There are recent examples that shows the great benefit of the private sector: On migration: after the Muslim ban Starbucks promises to hire 10.000 refugees; on climate change: New York gives green light for the largest offshore wind farm after the new Administration deletes all mention to climate change action. On the humanitarian sector there are also initiatives like “cash direct” in which direct investment like the ones done by Bill & Melinda Gates Foundation shows that also the aid system is changing and is “paying” for its mistake of having bureaucratic structures that relies too much on the ineffectiveness of governments. Becoming a dangerous and unreliable system for donors that constitute a vicious circle that only the private sector would fix it.
So, three examples: migration, climate change action and humanitarian aid are showing a determinate and solid action based in a legal framework but without the parachute of the State. It sounds chaotic? Maybe, but is it just a contradictory feeling not a contradiction in itself: the guarantee that Rule of Law is enforced by individual action carries out the frustration of a weak political system unable to take action.

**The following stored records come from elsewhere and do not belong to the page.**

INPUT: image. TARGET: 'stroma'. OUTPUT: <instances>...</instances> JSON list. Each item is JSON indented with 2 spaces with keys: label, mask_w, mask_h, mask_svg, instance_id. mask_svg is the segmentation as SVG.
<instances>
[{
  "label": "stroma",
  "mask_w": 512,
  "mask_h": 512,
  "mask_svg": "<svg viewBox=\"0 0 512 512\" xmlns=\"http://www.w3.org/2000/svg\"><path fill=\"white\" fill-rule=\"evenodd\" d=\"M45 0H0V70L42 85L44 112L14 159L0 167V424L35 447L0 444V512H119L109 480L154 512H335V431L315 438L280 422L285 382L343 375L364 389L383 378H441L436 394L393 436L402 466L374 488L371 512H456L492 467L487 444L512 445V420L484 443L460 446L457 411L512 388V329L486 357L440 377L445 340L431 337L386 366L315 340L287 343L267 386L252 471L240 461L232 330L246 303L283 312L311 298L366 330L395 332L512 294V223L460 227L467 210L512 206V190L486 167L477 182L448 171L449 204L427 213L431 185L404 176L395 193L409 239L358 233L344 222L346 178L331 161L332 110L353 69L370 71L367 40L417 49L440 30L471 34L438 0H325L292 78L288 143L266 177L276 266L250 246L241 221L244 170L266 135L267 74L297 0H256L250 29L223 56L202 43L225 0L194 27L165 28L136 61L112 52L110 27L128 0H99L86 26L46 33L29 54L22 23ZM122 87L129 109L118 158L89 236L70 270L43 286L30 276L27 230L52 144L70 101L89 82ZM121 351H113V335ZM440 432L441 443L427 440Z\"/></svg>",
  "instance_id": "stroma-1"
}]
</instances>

You could be in favor or against globalization but what is definitely a fact is that we are currently living under global standards and pretend to change it by unilateral political decisions leads to current institutional chaos. In addition, as usual happens in crises times, it’s the opportunity to introduce extreme positions. Nationalisms are always part of this agenda.
Leadership and vision from the private sector are the essential elements for an ideal agenda based on reshape a global model that is not working and its not developing the pillars that could lead the world into resilience.
Climate change action, migration crisis and humanitarian aid are not separated compartments but part of a crisis of the entire political system. Even if the new role of the private sector is good it should only be part of an emergency and transitional process in which the public sector go back to their own roots and recover an updated model of State and political leaders.
A new political model with the same ideological roots although with different strategies, focus and agenda. That is the philosophical reason of current discontent among Americans: only 48% approval, the lowest rating of any President elect in two decades which simply means that is it not responding to a renovated model and the citizenship are seeing it as a “not moving forward”. The new Administration it is only representing specific goals, for specific groups under a determinate agenda. A world in crises demands global, open and inclusive goals with a new –or at least renovated- message that gives stability and confidence in the system. A political management based in rejection is it not up to current standards and is having a devastating impact on the entire system.
The essential role of the private sector is the only hope to print societies with trust and focus against global crises.